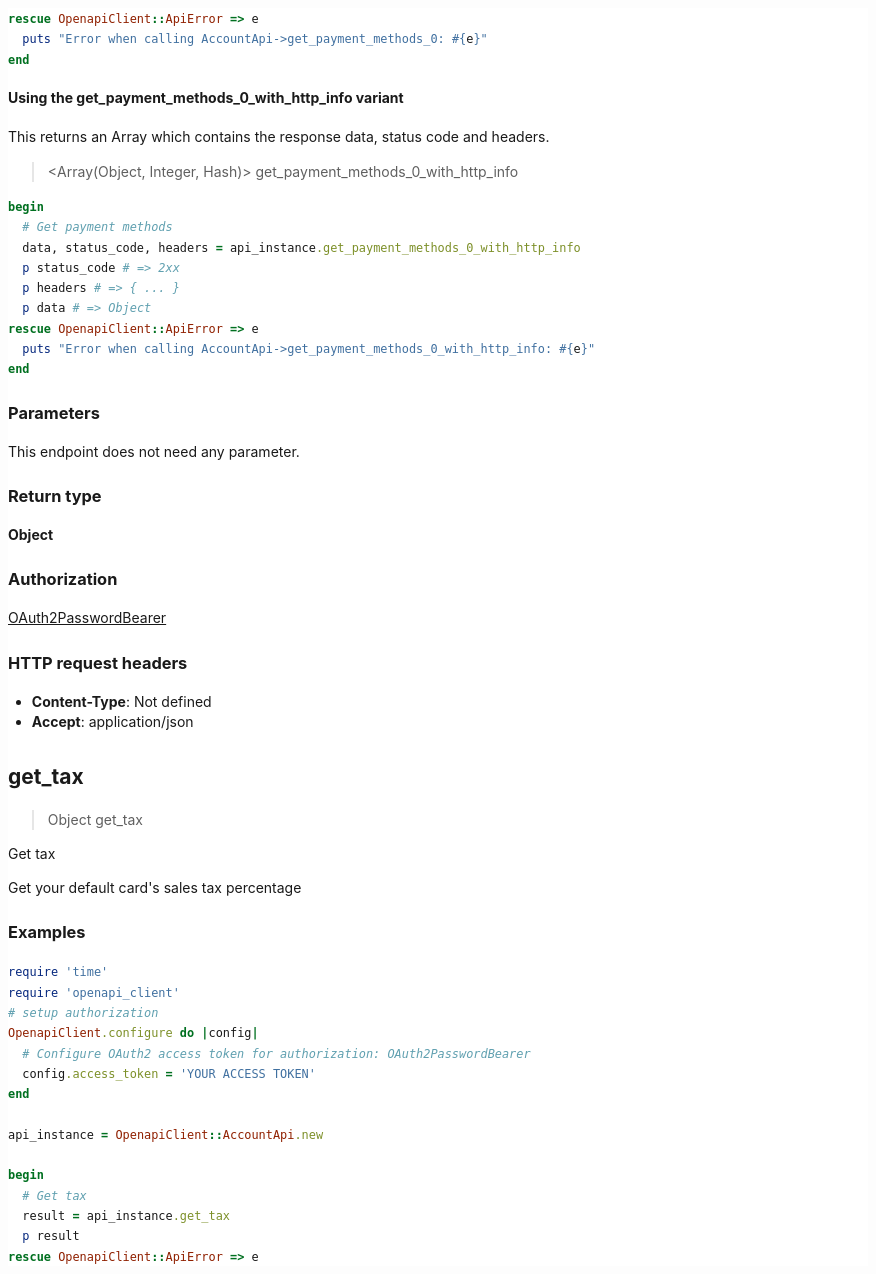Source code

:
 ```ruby
rescue OpenapiClient::ApiError => e
  puts "Error when calling AccountApi->get_payment_methods_0: #{e}"
end
```

#### Using the get_payment_methods_0_with_http_info variant

This returns an Array which contains the response data, status code and headers.

> <Array(Object, Integer, Hash)> get_payment_methods_0_with_http_info

```ruby
begin
  # Get payment methods
  data, status_code, headers = api_instance.get_payment_methods_0_with_http_info
  p status_code # => 2xx
  p headers # => { ... }
  p data # => Object
rescue OpenapiClient::ApiError => e
  puts "Error when calling AccountApi->get_payment_methods_0_with_http_info: #{e}"
end
```

### Parameters

This endpoint does not need any parameter.

### Return type

**Object**

### Authorization

[OAuth2PasswordBearer](../README.md#OAuth2PasswordBearer)

### HTTP request headers

- **Content-Type**: Not defined
- **Accept**: application/json


## get_tax

> Object get_tax

Get tax

Get your default card's sales tax percentage

### Examples

```ruby
require 'time'
require 'openapi_client'
# setup authorization
OpenapiClient.configure do |config|
  # Configure OAuth2 access token for authorization: OAuth2PasswordBearer
  config.access_token = 'YOUR ACCESS TOKEN'
end

api_instance = OpenapiClient::AccountApi.new

begin
  # Get tax
  result = api_instance.get_tax
  p result
rescue OpenapiClient::ApiError => e
```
———
- HOW TO COMPLETE THIS TASK -
Look through the material and copy each line that has "when".

- WRITTEN ANSWER -
  puts "Error when calling AccountApi->get_payment_methods_0: #{e}"
  puts "Error when calling AccountApi->get_payment_methods_0_with_http_info: #{e}"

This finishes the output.